Your assignment =
Check every line below for the string "wrist", and copy the lines that contain it.

Records shown =
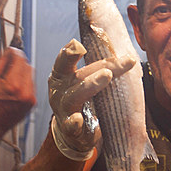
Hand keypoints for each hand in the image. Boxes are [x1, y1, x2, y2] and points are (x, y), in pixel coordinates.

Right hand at [0, 47, 37, 131]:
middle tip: (9, 62)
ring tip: (8, 77)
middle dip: (18, 62)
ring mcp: (30, 98)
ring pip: (31, 75)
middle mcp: (25, 92)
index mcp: (13, 85)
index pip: (20, 59)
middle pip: (27, 65)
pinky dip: (23, 82)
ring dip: (21, 72)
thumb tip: (9, 52)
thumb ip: (0, 63)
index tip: (10, 50)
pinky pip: (31, 86)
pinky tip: (12, 87)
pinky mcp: (32, 103)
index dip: (14, 52)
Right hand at [49, 39, 137, 160]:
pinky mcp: (70, 129)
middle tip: (110, 66)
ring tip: (106, 76)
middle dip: (97, 68)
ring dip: (91, 85)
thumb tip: (110, 38)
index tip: (78, 45)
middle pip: (79, 76)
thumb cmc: (80, 100)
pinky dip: (74, 122)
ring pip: (75, 96)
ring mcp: (64, 109)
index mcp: (62, 76)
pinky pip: (71, 125)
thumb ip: (96, 63)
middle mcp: (60, 90)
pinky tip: (78, 119)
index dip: (71, 52)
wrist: (72, 132)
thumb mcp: (83, 79)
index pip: (65, 61)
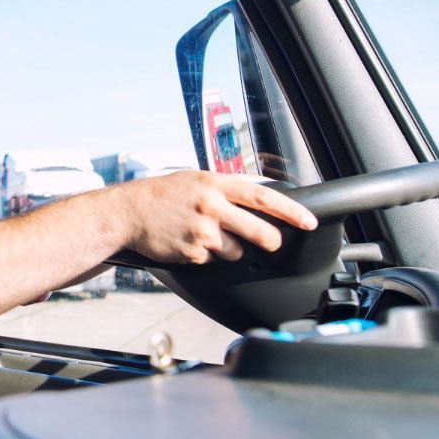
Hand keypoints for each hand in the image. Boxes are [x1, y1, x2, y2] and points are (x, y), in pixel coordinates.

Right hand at [117, 171, 316, 264]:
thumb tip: (265, 192)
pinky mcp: (193, 253)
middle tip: (271, 242)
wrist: (129, 212)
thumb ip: (230, 186)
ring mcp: (202, 232)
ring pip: (237, 250)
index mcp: (216, 184)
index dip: (291, 211)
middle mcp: (211, 206)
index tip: (310, 221)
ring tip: (204, 233)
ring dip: (228, 247)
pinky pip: (214, 260)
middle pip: (259, 231)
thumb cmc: (165, 193)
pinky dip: (206, 254)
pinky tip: (189, 241)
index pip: (263, 197)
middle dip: (271, 240)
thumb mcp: (198, 179)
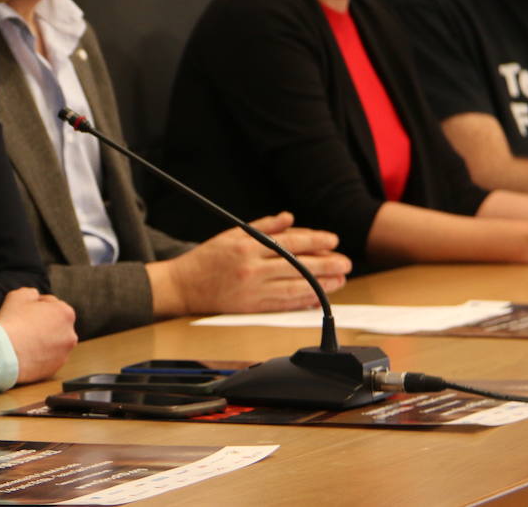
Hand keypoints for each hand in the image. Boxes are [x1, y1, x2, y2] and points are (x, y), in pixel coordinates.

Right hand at [0, 287, 76, 383]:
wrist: (5, 353)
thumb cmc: (12, 322)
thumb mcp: (19, 295)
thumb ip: (32, 293)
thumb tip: (35, 297)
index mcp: (65, 313)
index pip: (51, 304)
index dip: (36, 306)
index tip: (25, 311)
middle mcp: (70, 334)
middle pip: (55, 324)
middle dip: (43, 324)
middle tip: (25, 326)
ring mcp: (64, 354)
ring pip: (53, 342)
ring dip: (43, 340)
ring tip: (25, 340)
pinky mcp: (55, 369)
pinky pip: (48, 358)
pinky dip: (40, 355)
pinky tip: (26, 353)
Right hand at [149, 211, 351, 315]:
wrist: (182, 287)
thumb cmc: (205, 259)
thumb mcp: (231, 234)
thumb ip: (263, 226)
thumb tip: (289, 218)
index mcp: (247, 248)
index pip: (288, 242)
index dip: (313, 241)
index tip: (332, 240)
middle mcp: (251, 270)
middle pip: (296, 266)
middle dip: (325, 264)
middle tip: (345, 262)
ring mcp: (252, 291)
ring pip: (294, 287)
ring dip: (320, 285)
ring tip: (339, 280)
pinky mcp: (251, 308)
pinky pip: (283, 305)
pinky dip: (303, 302)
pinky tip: (318, 298)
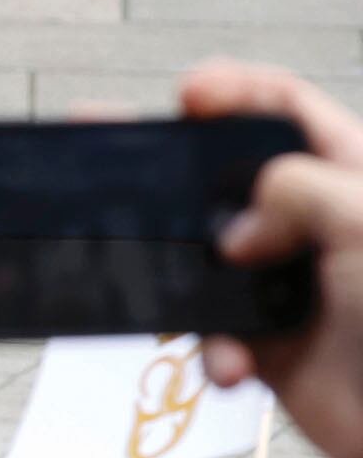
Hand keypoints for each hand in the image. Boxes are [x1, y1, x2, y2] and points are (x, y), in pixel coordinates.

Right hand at [181, 60, 362, 457]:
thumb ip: (298, 192)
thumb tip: (237, 226)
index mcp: (354, 180)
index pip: (289, 111)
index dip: (236, 92)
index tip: (189, 94)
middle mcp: (320, 226)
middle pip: (230, 180)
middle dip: (173, 175)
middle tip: (118, 154)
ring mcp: (291, 285)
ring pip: (207, 260)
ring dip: (183, 280)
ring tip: (156, 282)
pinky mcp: (272, 345)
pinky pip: (214, 334)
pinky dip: (212, 351)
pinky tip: (233, 365)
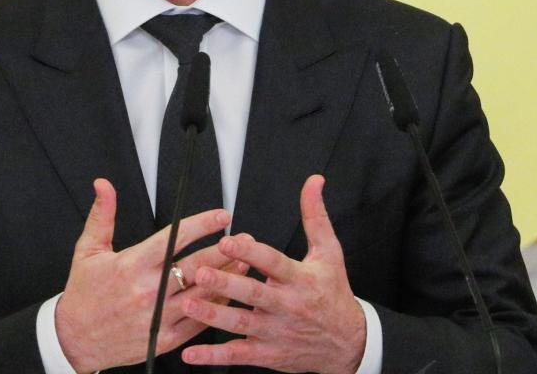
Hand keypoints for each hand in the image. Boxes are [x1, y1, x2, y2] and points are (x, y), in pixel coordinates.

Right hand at [54, 178, 247, 372]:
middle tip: (244, 238)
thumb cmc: (83, 294)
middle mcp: (147, 291)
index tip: (221, 215)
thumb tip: (103, 185)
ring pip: (202, 294)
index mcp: (131, 266)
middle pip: (196, 265)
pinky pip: (198, 321)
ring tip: (245, 262)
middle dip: (224, 249)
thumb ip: (102, 215)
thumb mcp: (87, 250)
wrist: (74, 339)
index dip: (202, 224)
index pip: (174, 239)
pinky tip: (228, 294)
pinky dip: (216, 306)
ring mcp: (158, 317)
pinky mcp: (163, 339)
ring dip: (227, 277)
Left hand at [181, 174, 366, 372]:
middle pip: (253, 294)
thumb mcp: (329, 253)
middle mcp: (286, 306)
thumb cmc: (333, 293)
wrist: (348, 343)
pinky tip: (191, 353)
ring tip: (188, 304)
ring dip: (213, 315)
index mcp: (299, 279)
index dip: (251, 252)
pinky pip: (238, 355)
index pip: (273, 263)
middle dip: (226, 283)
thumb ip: (315, 216)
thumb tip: (313, 182)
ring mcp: (276, 332)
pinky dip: (214, 356)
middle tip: (201, 272)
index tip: (229, 240)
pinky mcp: (268, 353)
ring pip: (241, 324)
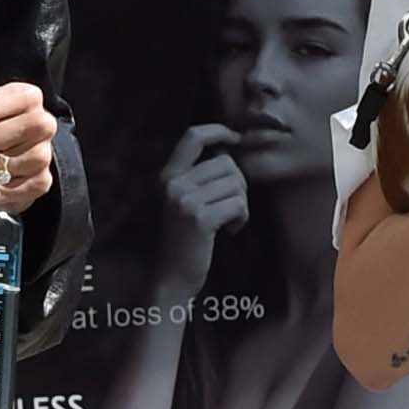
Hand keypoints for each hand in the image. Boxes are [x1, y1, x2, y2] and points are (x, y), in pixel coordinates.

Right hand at [156, 122, 248, 291]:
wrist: (171, 277)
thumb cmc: (185, 239)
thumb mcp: (182, 201)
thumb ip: (197, 176)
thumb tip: (229, 149)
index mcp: (167, 176)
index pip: (193, 136)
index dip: (218, 130)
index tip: (235, 138)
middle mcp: (172, 184)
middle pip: (226, 162)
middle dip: (238, 184)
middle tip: (230, 207)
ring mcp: (184, 201)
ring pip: (236, 183)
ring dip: (241, 204)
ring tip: (227, 221)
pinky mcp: (199, 219)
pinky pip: (238, 203)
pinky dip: (242, 218)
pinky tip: (230, 231)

Response for this exercise =
wrist: (72, 132)
wrist: (129, 212)
wrist: (5, 353)
wrist: (182, 287)
wrist: (74, 339)
wrist: (348, 343)
wrist: (171, 277)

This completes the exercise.